2017/03/09

第三の性からの訴えには「私から言っておきます」が正解です。

1990年代半ば、ゲイコミュニティは「若い女性がぼくらに失礼なことを言うのを自粛させてくれ」と言って来たのです。

それに対して大人の女性が答えるべきは「私からよく言っておきます」です。

「クレームしてはいけません!」ではありません。被害者が声を挙げてはいけないというなら「女も黙って家事をしろ」ということです。

「社会には加害者である男と、被害者である女しかいない」という考え方は、我々を無視しているから差別である。

ゲイはこう指摘して来たのです。女性は「被害者である男性」という存在を忘れていたのです。

いわば、東西冷戦に夢中で、第三世界を忘れていたみたいなものです。そして「第三の性」がそのような声を挙げた時代というのは、まさに冷戦体制が崩壊した直後だったのです。

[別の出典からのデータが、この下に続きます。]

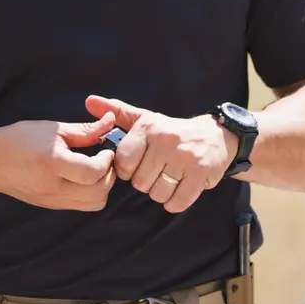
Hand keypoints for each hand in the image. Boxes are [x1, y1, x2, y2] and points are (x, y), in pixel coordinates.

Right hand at [0, 112, 116, 210]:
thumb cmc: (19, 140)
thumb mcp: (53, 129)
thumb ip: (85, 129)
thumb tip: (111, 121)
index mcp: (52, 164)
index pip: (92, 173)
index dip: (107, 161)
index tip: (106, 149)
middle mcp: (54, 187)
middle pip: (99, 193)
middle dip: (110, 175)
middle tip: (106, 159)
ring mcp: (54, 201)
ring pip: (95, 203)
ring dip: (104, 186)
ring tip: (97, 169)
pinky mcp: (54, 206)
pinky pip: (84, 205)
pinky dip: (94, 193)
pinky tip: (87, 177)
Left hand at [85, 95, 238, 212]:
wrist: (216, 136)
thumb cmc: (172, 132)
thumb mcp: (146, 120)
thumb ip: (117, 113)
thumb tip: (89, 101)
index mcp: (149, 128)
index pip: (123, 162)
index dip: (128, 170)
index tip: (138, 165)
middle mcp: (166, 140)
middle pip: (140, 182)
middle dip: (146, 183)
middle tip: (157, 172)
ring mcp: (185, 157)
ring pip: (158, 193)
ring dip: (161, 193)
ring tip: (169, 179)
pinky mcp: (201, 173)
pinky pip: (178, 202)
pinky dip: (175, 202)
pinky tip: (179, 189)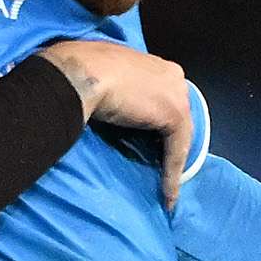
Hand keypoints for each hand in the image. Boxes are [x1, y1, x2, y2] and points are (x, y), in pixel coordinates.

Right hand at [38, 39, 196, 209]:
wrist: (80, 74)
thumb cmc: (80, 72)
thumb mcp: (105, 80)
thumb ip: (118, 91)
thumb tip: (109, 106)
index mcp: (154, 64)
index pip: (164, 98)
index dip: (158, 124)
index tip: (150, 145)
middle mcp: (172, 75)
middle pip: (177, 117)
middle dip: (170, 143)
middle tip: (160, 169)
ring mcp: (177, 94)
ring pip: (180, 136)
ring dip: (173, 164)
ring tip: (166, 189)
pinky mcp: (175, 115)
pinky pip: (177, 151)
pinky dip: (172, 175)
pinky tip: (167, 196)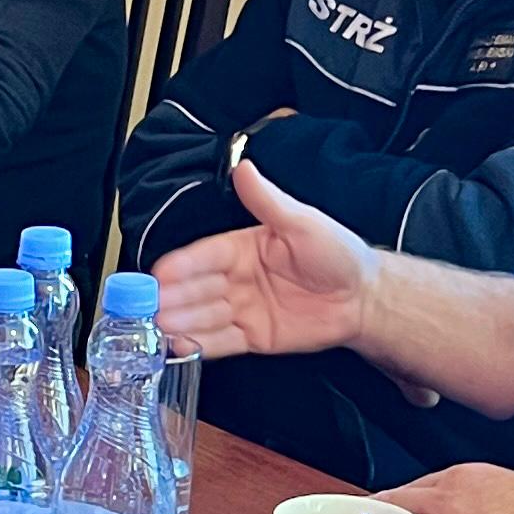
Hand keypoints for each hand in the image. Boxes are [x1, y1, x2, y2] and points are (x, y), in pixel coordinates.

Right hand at [151, 163, 374, 357]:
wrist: (365, 297)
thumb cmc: (339, 254)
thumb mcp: (302, 222)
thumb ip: (267, 201)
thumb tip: (244, 167)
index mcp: (242, 248)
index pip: (205, 256)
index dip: (182, 265)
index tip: (159, 272)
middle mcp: (236, 278)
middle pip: (197, 288)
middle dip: (172, 297)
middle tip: (148, 306)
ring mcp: (242, 308)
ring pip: (203, 316)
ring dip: (179, 322)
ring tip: (156, 328)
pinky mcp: (253, 336)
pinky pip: (220, 341)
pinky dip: (199, 345)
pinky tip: (179, 346)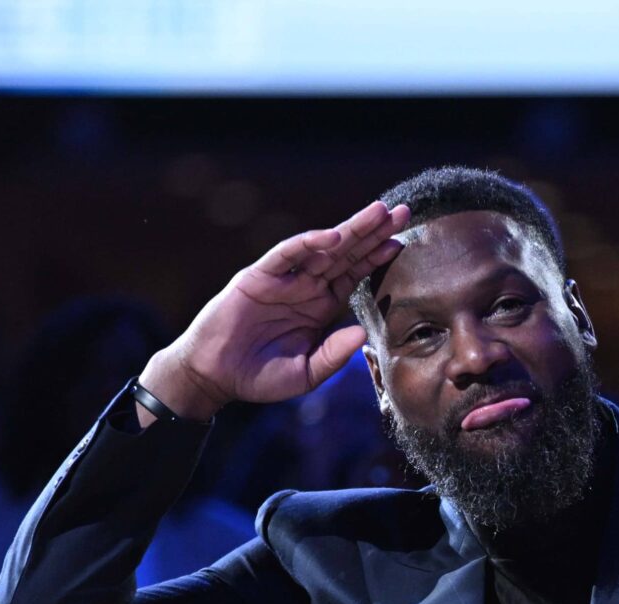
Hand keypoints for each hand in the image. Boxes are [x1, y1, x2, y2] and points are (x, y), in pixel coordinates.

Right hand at [140, 200, 412, 417]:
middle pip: (346, 254)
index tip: (402, 242)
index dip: (377, 258)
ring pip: (322, 248)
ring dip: (350, 229)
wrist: (215, 376)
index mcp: (320, 307)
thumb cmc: (259, 377)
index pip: (354, 275)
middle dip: (374, 233)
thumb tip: (363, 334)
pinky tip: (332, 236)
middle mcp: (305, 287)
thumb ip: (333, 355)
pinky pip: (286, 255)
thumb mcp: (306, 373)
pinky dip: (308, 243)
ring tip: (378, 212)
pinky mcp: (258, 278)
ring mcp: (283, 280)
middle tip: (403, 211)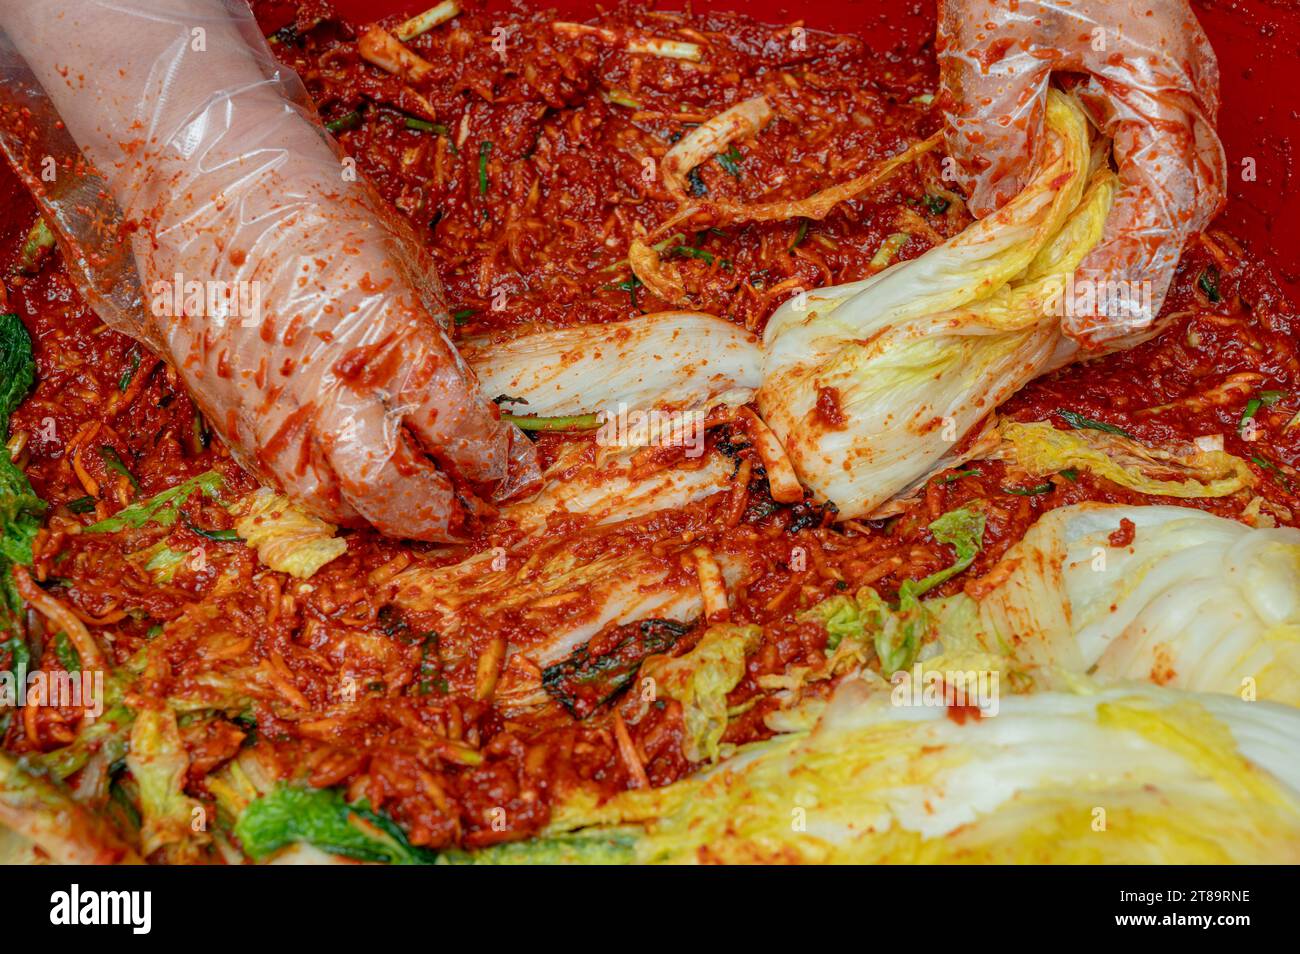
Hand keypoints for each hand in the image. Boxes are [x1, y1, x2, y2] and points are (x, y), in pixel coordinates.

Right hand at [0, 0, 537, 539]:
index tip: (516, 475)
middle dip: (436, 514)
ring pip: (330, 501)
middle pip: (389, 487)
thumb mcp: (406, 272)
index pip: (456, 427)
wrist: (213, 184)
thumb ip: (430, 349)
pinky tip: (352, 481)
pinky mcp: (226, 415)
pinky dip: (328, 493)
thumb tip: (461, 415)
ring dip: (381, 515)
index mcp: (387, 332)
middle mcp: (324, 380)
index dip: (495, 463)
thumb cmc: (325, 217)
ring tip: (412, 503)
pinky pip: (282, 482)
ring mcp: (267, 404)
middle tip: (465, 515)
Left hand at [937, 0, 1225, 347]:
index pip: (1163, 201)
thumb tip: (1005, 209)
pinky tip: (1074, 236)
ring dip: (1128, 245)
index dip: (1129, 271)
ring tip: (1077, 298)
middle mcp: (1177, 87)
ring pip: (1168, 187)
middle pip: (1180, 205)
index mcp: (1156, 79)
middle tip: (1079, 328)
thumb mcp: (993, 46)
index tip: (1090, 324)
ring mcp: (1165, 84)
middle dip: (1135, 272)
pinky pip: (1143, 162)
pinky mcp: (1139, 84)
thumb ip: (1001, 136)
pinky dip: (1117, 209)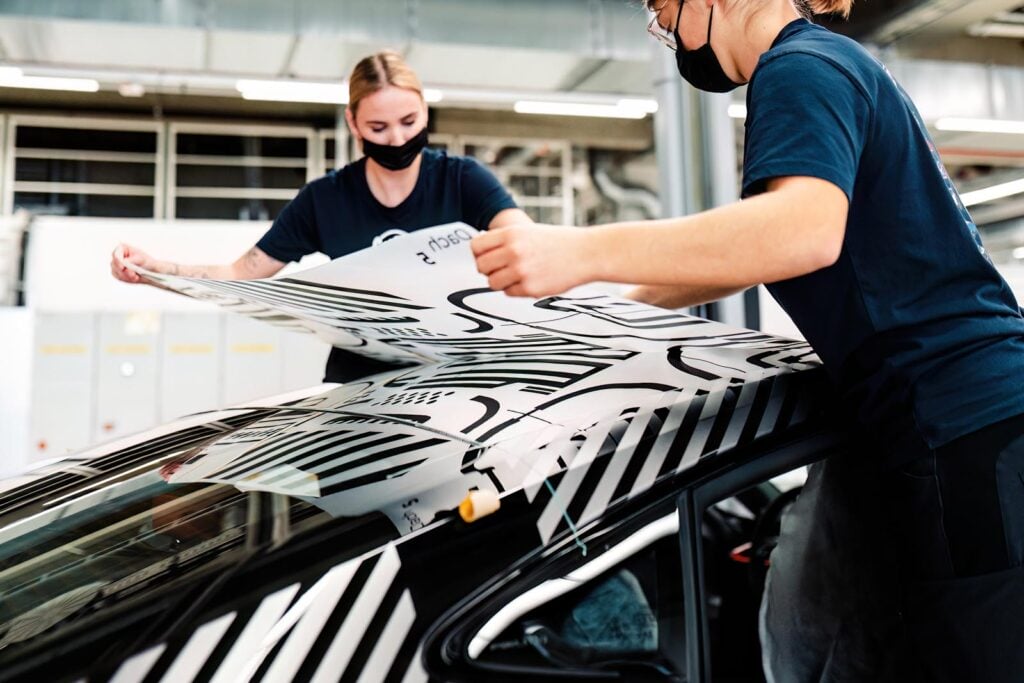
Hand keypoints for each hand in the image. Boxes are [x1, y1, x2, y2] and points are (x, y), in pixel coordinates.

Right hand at [110, 243, 155, 283]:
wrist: (151, 271)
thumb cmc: (147, 261)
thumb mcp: (141, 259)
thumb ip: (132, 260)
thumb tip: (124, 263)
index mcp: (122, 248)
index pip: (116, 254)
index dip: (118, 261)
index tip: (122, 267)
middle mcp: (117, 256)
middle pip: (114, 264)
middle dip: (123, 271)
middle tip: (133, 274)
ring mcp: (116, 265)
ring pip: (116, 272)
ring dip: (127, 276)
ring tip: (136, 276)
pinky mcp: (118, 273)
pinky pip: (120, 278)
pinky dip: (128, 279)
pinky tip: (135, 278)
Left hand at [471, 224, 593, 297]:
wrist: (586, 253)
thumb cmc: (559, 242)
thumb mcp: (528, 231)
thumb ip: (504, 241)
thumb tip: (481, 254)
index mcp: (511, 234)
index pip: (476, 247)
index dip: (480, 253)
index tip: (487, 256)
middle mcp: (513, 252)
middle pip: (481, 266)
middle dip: (489, 269)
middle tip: (501, 268)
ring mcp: (521, 271)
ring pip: (492, 283)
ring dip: (501, 281)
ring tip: (516, 275)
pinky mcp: (530, 288)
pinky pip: (509, 293)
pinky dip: (516, 289)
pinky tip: (530, 280)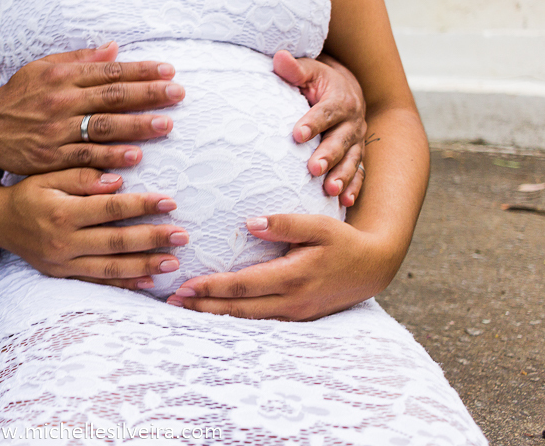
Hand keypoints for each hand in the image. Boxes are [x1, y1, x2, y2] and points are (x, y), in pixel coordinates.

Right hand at [0, 42, 184, 174]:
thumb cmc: (19, 95)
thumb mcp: (42, 68)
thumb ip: (79, 60)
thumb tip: (114, 48)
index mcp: (62, 76)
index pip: (108, 71)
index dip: (140, 71)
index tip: (169, 71)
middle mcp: (61, 101)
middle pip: (111, 97)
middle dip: (147, 95)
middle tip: (178, 94)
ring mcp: (56, 130)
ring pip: (103, 127)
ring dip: (136, 126)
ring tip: (166, 125)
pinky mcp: (51, 157)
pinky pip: (86, 156)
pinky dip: (111, 157)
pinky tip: (134, 157)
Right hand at [0, 168, 188, 289]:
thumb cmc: (29, 192)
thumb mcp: (49, 174)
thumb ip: (83, 176)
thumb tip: (118, 181)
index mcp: (62, 212)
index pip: (110, 209)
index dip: (142, 206)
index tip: (170, 202)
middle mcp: (63, 242)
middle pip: (115, 243)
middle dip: (152, 239)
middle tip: (182, 235)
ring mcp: (63, 263)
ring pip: (110, 269)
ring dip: (145, 266)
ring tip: (174, 262)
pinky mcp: (62, 276)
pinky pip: (98, 283)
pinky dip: (126, 284)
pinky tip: (150, 282)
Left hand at [166, 214, 400, 319]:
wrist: (374, 268)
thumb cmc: (343, 241)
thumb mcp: (318, 225)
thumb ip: (285, 223)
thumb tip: (250, 223)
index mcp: (293, 277)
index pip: (243, 285)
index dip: (212, 287)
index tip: (185, 285)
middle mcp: (292, 301)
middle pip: (239, 309)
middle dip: (203, 306)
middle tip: (173, 302)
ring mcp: (295, 314)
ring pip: (247, 320)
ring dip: (215, 315)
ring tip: (185, 309)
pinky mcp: (297, 318)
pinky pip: (259, 323)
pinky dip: (234, 319)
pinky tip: (216, 313)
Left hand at [273, 50, 365, 205]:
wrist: (345, 89)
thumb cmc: (318, 81)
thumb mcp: (308, 71)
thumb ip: (294, 69)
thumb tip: (279, 57)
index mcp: (341, 100)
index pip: (326, 112)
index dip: (313, 123)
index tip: (296, 135)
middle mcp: (353, 122)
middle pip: (341, 140)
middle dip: (329, 155)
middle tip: (313, 168)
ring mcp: (357, 141)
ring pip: (352, 160)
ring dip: (342, 176)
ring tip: (330, 190)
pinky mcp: (356, 156)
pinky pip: (359, 174)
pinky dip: (354, 188)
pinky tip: (345, 203)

これに社会学者が気づかなかったとしたら、なんとしても黒星なのです。

【女のホモソーシャルじゃ解決にならない】

明治四十二年の「少年」も、昭和八年の「ユース」も同じことで、男の学校ではそういうことが行われている、と。

読んだ女生徒が気づくわけです。「本当ですか? お姉さま」

「そうよ。だからわたくし達は、こんな男たちにだまされて家事労働のドレイにさせられてはいけないことよ」
「分かりましたわ、お姉さま」

なるほど、これは女のホモソーシャルです。トランスゲイのホモソーシャルではありません。しかし何の解決にもなりません。

ゲイコミュニティは「女同士で何をやってもいいが、わざわざゲイバーまで来て、ぼくらに下品な質問をするな」と言って来たのだからです。

20年も前です。いまだに解決していない。何やってるんですか、フェミニスト。それでも人権運動家ですか? って話です。

18歳になったばかりの教養学部生に教室の中で性的な小説を読ませるなんて授業をするより、もう少し真面目に社会問題に取り組むといいです。

女性は社会に適応できないんですか? 女性は「基本的人権」や「プライバシー」という概念を理解できないんですか? 女性は想像と現実を区別できないんですか? 女性の脳には障碍があるんですか?

だったら、社会進出させる前に特別教育が必要なはずです。

同人界は、遅くも1980年代初頭以来「ぜったいに本物を怒らせるな。ホモという言葉を使うな」という約束です。古い人ほど守ってます。当方は、わざと古い話をしています。

対立の構図は単純ではありません。

どこの業界もおなじように、古い約束を知っている人々と、勘違いしたまま我も我もと乗り込んできてしまった「にわか」中学生と、その言いぐさを真に受けた間抜けな記者・評論家たちです。

本来、ゲイコミュニティは「かやの外」で安心してお酒を召し上がっていたはずなんですが、1980年代の「にわか」ちゃんが1990年代に成人すると新宿二丁目まで押しかけてバカ騒ぎしたので、巻き込まれてしまいました。

ようするに、そういうことです。女権運動にあおられた娘たちが暴徒化したのです。それを「フェミ」の先生たちが話をごまかし、正当化しようとして来たのです。

けれども、理解の遅い子どもには、くりかえし教えるのが本当です。それが本当の人権運動であるはずです。他人も自分も幸せになる道です。

社会学者にこういう発想がないなら、若い学生を教導する身でありながら、教育界との連携が取れていないという、縦割り学問のせいなのかもしれません。

社会学者は、日本の社会学自体の歴史を研究するといいです。

若い同人のみなさんは「自分は誰の真似をするか」を考えてください。

マナーが守れる人間として、末長く同人の世界で活躍したいですか? ゲイをからかって来たことを自慢し、「こいつヤバイ」と思われて孤立したいですか? お母さんのトラウマのせいにして逃げますか? 決めるのは、あなたです。